Il dubbio dell’Oscar
Trent’anni sono passati da quando Glenn Close ha vestito i panni di Albert Nobbs a teatro. Sei lustri in cui l’attrice ha cercato invano di portare al cinema il racconto di George Moore Morrison’s Hotel, Dublino, fino ad oggi quando, con l’impegno dell’interprete (qui anche produttrice e sceneggiatrice) e dell’amico Rodrigo García – regista di storie al femminile come Le cose che so di lei o 9 vite da donna – Albert Nobbs arriva nelle sale, lasciando però delusi dal risultato finale.
In una Dublino di fine Ottocento finemente ricostruita guardando a The Dead – Gente di Dublino, la storia di una donna che per sfuggire alla povertà si passa per uomo e si fa assumere in un lussuoso albergo, se contestualizzata al periodo del racconto, trova la sua originalità nelle scottanti tematiche della parità tra i sessi e l’impossibilità di affermare la propria diversità. Ma la forza del testo diventa la debolezza dell’adattamento.
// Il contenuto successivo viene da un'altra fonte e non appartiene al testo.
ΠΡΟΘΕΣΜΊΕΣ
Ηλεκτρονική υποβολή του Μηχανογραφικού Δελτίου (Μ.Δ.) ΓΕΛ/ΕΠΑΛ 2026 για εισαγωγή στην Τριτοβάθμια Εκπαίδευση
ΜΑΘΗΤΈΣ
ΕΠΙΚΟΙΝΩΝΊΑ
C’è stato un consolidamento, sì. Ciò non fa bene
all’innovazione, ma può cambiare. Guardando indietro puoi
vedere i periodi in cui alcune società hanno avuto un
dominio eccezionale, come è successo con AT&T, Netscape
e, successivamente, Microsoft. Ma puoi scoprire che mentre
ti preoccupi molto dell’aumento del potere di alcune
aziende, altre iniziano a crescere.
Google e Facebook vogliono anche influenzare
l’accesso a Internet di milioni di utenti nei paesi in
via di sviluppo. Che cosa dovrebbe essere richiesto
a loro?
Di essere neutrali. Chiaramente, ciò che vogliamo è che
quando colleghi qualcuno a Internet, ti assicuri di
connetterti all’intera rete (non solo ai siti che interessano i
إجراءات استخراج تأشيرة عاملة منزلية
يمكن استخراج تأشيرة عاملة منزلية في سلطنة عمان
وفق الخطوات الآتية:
Gli stessi temi perdono la provocatorietà originale per una leggerezza da commedia all’inglese in costume basata su scenette a equivoci giocate sulla doppia identità di Nobbs (i commenti delle inservienti sui clienti o l’incontro-rivelazione con l’imbianchina/Mr.Page), che vira poi improvvisamente verso una deriva drammatica dalle atmosfere quasi dickensiane.
Dal momento in cui il/la protagonista decide di prender moglie per dare una parvenza di normalità alla sua vita, clichès e prevedibili colpi di scena fanno venir meno l’efficacia degli snodi narrativi in una spasmodica ricerca della lacrima facile, con tanto di frase aulica del medico a suggellare moralmente il film.
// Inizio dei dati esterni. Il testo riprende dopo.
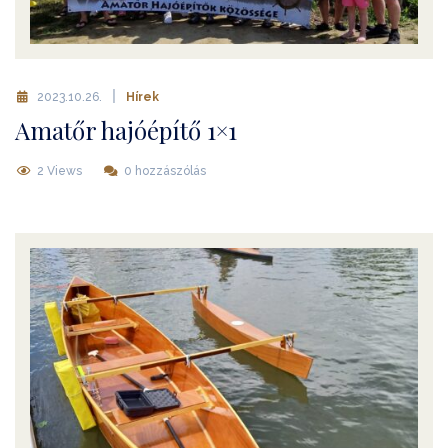
2023.10.26.
Hírek
Amatőr hajóépítő 1×1
2 Views
0 hozzászólás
L’Albert Nobbs di Close ricorda lo Stevens di Antony Hopkins in Quel che resta del giorno per la dedizione che mette nel lavoro e il Bartebly di Herman Melville per l’apparente estraneità al mondo circostante, ma è l’interpretazione a risentirne. Come altri colleghi cimentatisi in ruoli di sesso opposto (Julie Andrews in Victor Victoria o Robin Williams in Mrs. Doubtfire – Mammo per sempre) la forte personalità dell’attrice prevarica sul ruolo, rendendolo una trasposizione al maschile del suo “personaggio”, priva dunque di una profonda immersione in un corpo altro diverso dal proprio.
I premi e le candidature (tra cui Golden Globe e Oscar) conquistate per questo e altri ruoli tecnici e non, fanno così sorgere il dubbio che più che il film si sia voluto gratificare il “pacchetto” e il suo intento di perseguire un datato ma collaudato impianto cinematografico, che il pubblico dimostra ancora di apprezzare.